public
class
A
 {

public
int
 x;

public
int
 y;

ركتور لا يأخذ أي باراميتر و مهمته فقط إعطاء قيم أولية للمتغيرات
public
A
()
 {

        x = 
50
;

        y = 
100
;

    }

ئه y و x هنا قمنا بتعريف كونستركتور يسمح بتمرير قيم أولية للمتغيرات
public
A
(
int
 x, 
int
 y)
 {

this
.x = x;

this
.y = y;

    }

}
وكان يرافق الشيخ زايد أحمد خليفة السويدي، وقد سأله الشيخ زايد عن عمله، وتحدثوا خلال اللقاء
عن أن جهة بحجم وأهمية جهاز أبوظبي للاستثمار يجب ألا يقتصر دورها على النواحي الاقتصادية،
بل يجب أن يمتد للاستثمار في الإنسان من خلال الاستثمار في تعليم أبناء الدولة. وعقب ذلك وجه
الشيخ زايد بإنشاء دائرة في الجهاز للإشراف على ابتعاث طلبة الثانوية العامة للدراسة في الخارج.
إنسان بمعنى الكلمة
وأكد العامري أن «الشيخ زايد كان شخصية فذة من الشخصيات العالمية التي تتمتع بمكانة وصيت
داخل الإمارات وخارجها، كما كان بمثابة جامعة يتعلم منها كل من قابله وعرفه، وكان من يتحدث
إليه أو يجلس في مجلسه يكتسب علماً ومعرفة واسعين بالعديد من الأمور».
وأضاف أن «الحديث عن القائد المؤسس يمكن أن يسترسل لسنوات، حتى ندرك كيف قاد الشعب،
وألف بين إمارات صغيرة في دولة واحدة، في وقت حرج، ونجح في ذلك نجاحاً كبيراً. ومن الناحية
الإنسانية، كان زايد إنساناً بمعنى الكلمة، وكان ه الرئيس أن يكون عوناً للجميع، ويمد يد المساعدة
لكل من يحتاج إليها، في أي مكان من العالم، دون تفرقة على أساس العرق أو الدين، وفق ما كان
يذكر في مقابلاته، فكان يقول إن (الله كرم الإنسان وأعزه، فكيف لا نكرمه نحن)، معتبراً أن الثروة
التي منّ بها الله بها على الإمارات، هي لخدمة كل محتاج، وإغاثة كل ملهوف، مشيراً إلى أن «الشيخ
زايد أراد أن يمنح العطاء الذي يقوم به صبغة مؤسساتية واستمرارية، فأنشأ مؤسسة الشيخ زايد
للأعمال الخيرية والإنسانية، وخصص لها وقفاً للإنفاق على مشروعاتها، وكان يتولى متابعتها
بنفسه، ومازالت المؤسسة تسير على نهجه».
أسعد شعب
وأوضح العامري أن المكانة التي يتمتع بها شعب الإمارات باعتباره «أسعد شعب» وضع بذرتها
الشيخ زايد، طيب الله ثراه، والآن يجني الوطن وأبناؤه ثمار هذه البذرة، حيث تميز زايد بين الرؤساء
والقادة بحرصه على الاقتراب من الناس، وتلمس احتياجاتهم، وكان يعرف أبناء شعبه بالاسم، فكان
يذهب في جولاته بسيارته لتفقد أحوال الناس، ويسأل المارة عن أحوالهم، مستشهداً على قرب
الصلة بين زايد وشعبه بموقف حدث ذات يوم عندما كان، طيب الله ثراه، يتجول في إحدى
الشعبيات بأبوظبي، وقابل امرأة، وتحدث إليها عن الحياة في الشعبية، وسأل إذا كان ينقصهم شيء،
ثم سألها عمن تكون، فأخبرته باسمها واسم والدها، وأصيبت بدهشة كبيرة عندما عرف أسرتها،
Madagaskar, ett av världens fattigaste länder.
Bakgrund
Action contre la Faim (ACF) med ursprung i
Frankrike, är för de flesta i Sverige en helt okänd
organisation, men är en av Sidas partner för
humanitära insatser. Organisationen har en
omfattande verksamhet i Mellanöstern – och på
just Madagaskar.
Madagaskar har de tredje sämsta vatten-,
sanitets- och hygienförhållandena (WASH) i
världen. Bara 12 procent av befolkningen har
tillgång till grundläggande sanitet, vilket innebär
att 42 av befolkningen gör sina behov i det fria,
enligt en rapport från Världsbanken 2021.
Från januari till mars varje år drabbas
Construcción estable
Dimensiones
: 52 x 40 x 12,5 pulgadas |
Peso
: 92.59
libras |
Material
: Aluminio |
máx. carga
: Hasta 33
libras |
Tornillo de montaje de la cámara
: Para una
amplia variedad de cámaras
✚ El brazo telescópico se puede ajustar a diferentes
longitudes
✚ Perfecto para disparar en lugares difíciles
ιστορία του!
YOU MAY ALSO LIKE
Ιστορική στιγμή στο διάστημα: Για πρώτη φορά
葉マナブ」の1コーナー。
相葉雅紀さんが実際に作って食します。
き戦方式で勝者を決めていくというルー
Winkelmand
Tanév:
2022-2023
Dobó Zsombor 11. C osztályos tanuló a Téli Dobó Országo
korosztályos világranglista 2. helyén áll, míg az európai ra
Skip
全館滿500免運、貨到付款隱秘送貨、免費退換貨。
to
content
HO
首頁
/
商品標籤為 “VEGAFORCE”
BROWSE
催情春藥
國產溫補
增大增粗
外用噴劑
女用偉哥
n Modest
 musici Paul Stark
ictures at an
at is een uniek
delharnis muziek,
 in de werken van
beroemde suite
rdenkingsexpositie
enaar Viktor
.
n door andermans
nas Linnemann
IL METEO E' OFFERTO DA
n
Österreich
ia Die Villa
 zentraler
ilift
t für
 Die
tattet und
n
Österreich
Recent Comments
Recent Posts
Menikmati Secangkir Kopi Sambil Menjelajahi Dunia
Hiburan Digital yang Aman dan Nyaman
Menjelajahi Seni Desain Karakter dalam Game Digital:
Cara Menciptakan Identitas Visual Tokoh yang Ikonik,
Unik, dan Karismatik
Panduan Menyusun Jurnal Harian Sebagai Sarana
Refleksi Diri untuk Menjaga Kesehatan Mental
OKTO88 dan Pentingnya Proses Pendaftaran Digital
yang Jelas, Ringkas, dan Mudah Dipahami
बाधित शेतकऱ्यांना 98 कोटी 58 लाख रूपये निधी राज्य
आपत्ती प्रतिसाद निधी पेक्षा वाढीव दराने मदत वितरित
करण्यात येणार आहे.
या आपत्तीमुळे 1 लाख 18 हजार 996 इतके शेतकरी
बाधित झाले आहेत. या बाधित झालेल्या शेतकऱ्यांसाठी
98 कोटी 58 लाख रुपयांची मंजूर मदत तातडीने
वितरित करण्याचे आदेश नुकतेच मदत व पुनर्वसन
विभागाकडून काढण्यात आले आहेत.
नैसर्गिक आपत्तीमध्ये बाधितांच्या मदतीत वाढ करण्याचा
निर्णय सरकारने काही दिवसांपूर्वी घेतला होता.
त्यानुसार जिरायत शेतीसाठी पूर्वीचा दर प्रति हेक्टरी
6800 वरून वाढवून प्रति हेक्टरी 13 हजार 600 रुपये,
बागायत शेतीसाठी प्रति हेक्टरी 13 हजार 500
§ §
If a line in the records contains the string "الناس", copy it out.

| Task answer |
والقادة بحرصه على الاقتراب من الناس، وتلمس احتياجاتهم، وكان يعرف أبناء شعبه بالاسم، فكان
يذهب في جولاته بسيارته لتفقد أحوال الناس، ويسأل المارة عن أحوالهم، مستشهداً على قرب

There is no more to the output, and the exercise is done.